I wish I knew how to get her "used" to Daddy holding her. Most of the time he holds her, she screams. Not cries, but blood curdling screams. It breaks my heart, but obviously not nearly as much as it breaks his! After a couple minutes, he just hands her to me because he can't take it anymore, and usually (not always) she quits within five minutes. I know she's going to be more attached to me since I'm home with her all day, and the fact that I nurse her, but it just seems a little extreme. He tries to help out some mornings by taking her and trying to give her the bottle. She'll drink an ounce or so, and then just scream. I don't understand why she won't take the bottle from him. She takes it for Grandma, Nanny, and even me! I would think that if she wasn't going to take it from someone, it would be me! I just don't know what to do, but I honestly feel like a single parent at times. Not because I don't have a husband who's willing to help out because I know he wants to SO BAD! but because she won't let him help! I'm so overwhelmed, and its starting to affect our marriage. I'm just so tired all the time, both physically and emotionally, that by the time he gets home, I've already started to shut down.
He told me the other morning that he missed the old me...that cut really deep. I didn't realize I was this bad. I wish he knew how much I miss the old me...not the "not-mom me", but the happy me. I just feel like I'm on the verge of tears all the time. Any little thing can send me into tears; I'm so worn out! I know it will get better. She's only a little over a month old...But how much longer can he deal with me like this? Is it normal to wonder if we really made the right decision at the right time? That makes me sound like a horrible mom, but that's not how I mean it. I love this little girl so much, I ache when I think about it. It hurts how much I love her! But I sometimes question God and his timing...was I REALLY ready to be a mom?? I mean, I guess since we got pregnant so fast, and all the circumstances that were going on at the time that I got pregnant, it's pretty obvious that we were ready at this exact time. But that makes me ask God, why is it so hard?! What lesson are you trying to teach me? Please just send a sign...and when I say sign, I'm thinking something like a billboard!
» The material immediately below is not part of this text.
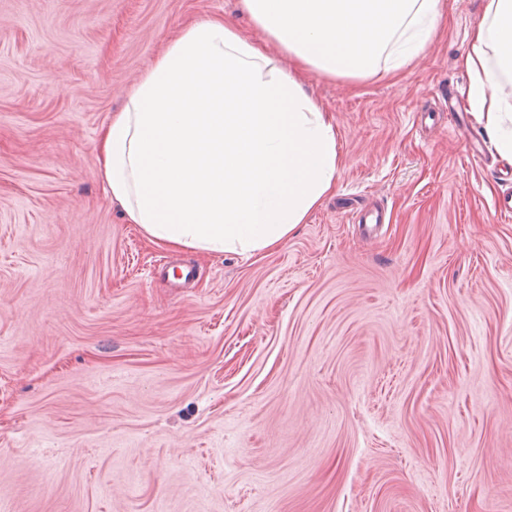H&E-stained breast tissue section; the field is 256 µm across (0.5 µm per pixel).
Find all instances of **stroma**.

This post just made me feel like a horrible mother...please realize that I wouldn't trade where I am for anything, I just needed to get some of these feelings out! I know this was kind of a jumbled mess, but I just let whatever I was thinking be written. I have to go get the little miss...she's done with the swing and Daddy's playing basketball (please don't even let me get started on how I feel about this!)
Posted by Lindsay, Tony, and Madison at 7:14 PM 4 comments
Labels: frustration, Madison, Mother's Love
11.05.2008
Happy One Month, Madison!
I really can't believe Madison has been here for a month already! It seems like we just found out she was a girl, and now we've had her in our arms for a month! She has changed so much in this short time, it's unbelievable! The funniest thing to me is the loss of hair! She still has most of it in the back, but in the front, and on top...it's quite thin! I was watching Everybody Loves Raymond the other night, and told my mom that she was going to look like Frank pretty soon!
Madison in her swing at one month...what a difference!